▶ _VORLIEGENDER AUSZUG_

↓↓↓

Die letzte Etappe meiner ganz persönlichen Tour de France in diesem Jahr liegt nun schon zwei Tage zurück. Während die Radprofis der einzig wahren „Tour de France“ heute noch mal in Richtung der Champs-Élysées mit dem Ziel des l’Arc de Triomphe in Paris in die Pedale treten, habe ich meine sieben Sachen heute Morgen in Trier gepackt und sitze derzeit im Zug, der mich umweltfreundlich in meine niederrheinische Heimat befördert.
Übrigens gibt es bei einer Pilgerwanderung, anders als bei den gedopten Radrennfahrern heute in Paris, keine Siegerehrung.
Vielleicht sollte ich die Geschehnisse der vergangenen Tage besser chronologisch „erzählen“. Mann/Frau kommt ansonsten ja ganz schön durcheinander. Allein an der Tatsache, dass ich mir so eine lange Zeit gelassen habe, um diesen letzten Etappenbericht zu verfassen und ein Gesamt-Resumee zu ziehen, kann man erkennen, wie schwer mir der erneut temporäre Abschied vom Jakobsweg fällt.

↑↑↑

▶ _GESPEICHERTE DATEN_
↓↓↓

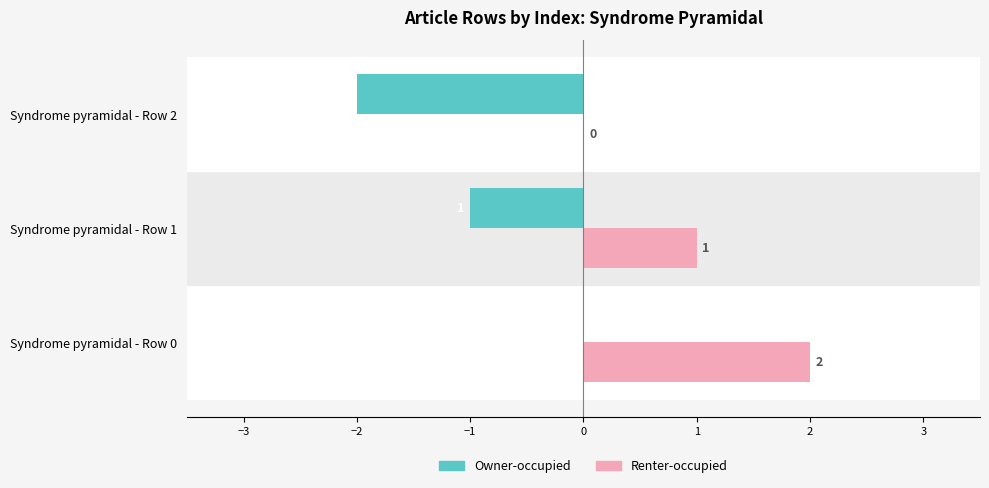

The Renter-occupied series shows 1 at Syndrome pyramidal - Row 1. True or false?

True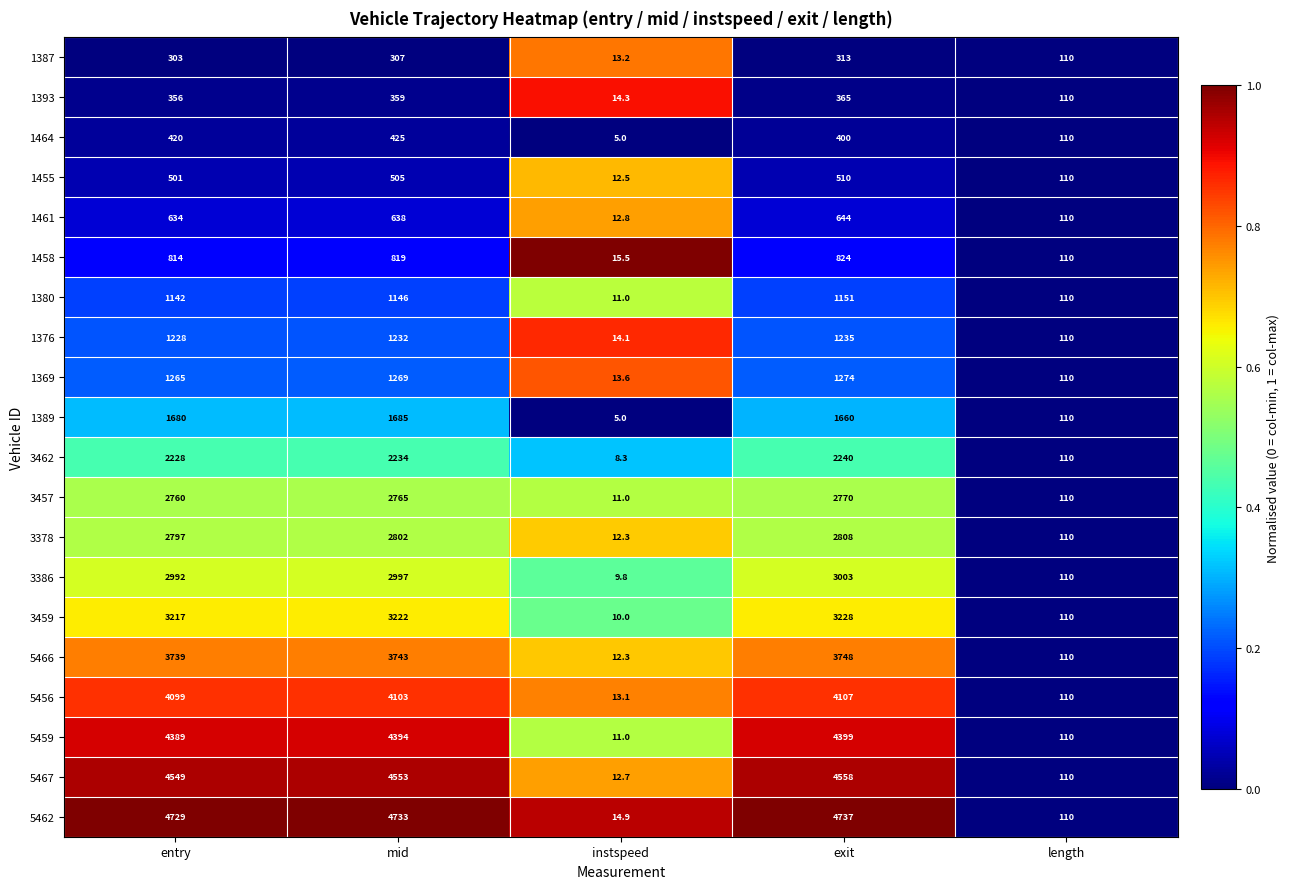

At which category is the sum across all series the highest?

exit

↑↑↑

▶ _AUFGABENTEILE_
A. Fasse den Bericht über die Pilgerwanderung in zwei Sätzen zusammen.
B. Übertrage aus dem Bericht über die Pilgerwanderung den Abschnitt wortgetreu, der bei den Worten „Übrigens gibt es“ beginnt und nach „vom Jakobsweg fällt.“ endet.
C. Schreib den Bericht über die Pilgerwanderung im Anschluss an seinen letzten Satz weiter.

▶ _ERGEBNISSE_
A. Die letzte Etappe einer ganz persönlichen Tour de France liegt zwei Tage zurück, und während die Radprofis heute nach Paris fahren, geht es mit dem Zug von Trier zurück in die niederrheinische Heimat. Anders als bei den Radrennfahrern gibt es bei einer Pilgerwanderung keine Siegerehrung, und die lange Zeit bis zu diesem letzten Etappenbericht zeigt, wie schwer der erneute Abschied vom Jakobsweg fällt.

B.
Übrigens gibt es bei einer Pilgerwanderung, anders als bei den gedopten Radrennfahrern heute in Paris, keine Siegerehrung.
Vielleicht sollte ich die Geschehnisse der vergangenen Tage besser chronologisch „erzählen“. Mann/Frau kommt ansonsten ja ganz schön durcheinander. Allein an der Tatsache, dass ich mir so eine lange Zeit gelassen habe, um diesen letzten Etappenbericht zu verfassen und ein Gesamt-Resumee zu ziehen, kann man erkennen, wie schwer mir der erneut temporäre Abschied vom Jakobsweg fällt.

C.
Die letzte Klappe fiel am frühen Nachmittag des vergangenen Freitag in Beaune nach insgesamt 377 gelaufenen Kilometern und 16 Tagesetappen.

Beaune ist übrigens das Zentrum des Weinbaugebietes der Côte de Beaune und voller touristischer Sehenswürdigkeiten.

Genau das war mein Problem! Die 19 km lange Wanderstrecke, erneut überwiegend durch die Rebstöcke und Weinfelder der Region, hatte mich bei der Stärke der Sonnenstrahlung müde werden lassen. Nach der Einsamkeit des Tages dann mit dem pulsierenden Stadtleben, Kommerz und Konsum konfrontiert zu werden, ist für einen Pilger nur schwer zu verarbeiten.

Man sehnt sich danach, den Staub des Tages aus den Klamotten zu schütteln und diese schnellstmöglich zu wechseln. DAS war in Beaune leider nicht möglich. Pilger-Lonely-Planet, Outdoor Handbuch und sämtliche Portale im World Wide Web konnten da am Vortag schon nicht helfen. Das schmucke Städtchen war zum Wochenende in der überaus angesagten Cote D‘or Weinbauregion ausgebucht! Einmal in Beaune angekommen, hatte ich aufgrund meiner Wahrnehmung und meinem Empfinden auch gar keine Lust mehr nach einer Krippe zu suchen. Einfach bedauernswert, dass eine eigentlich sehr schöne und bedeutende Stadt auf dem Jakobsweg nullkommanull an die Bedürfnisse der Pilger denkt und keinerlei Unterkünfte für diese zur Verfügung stellt.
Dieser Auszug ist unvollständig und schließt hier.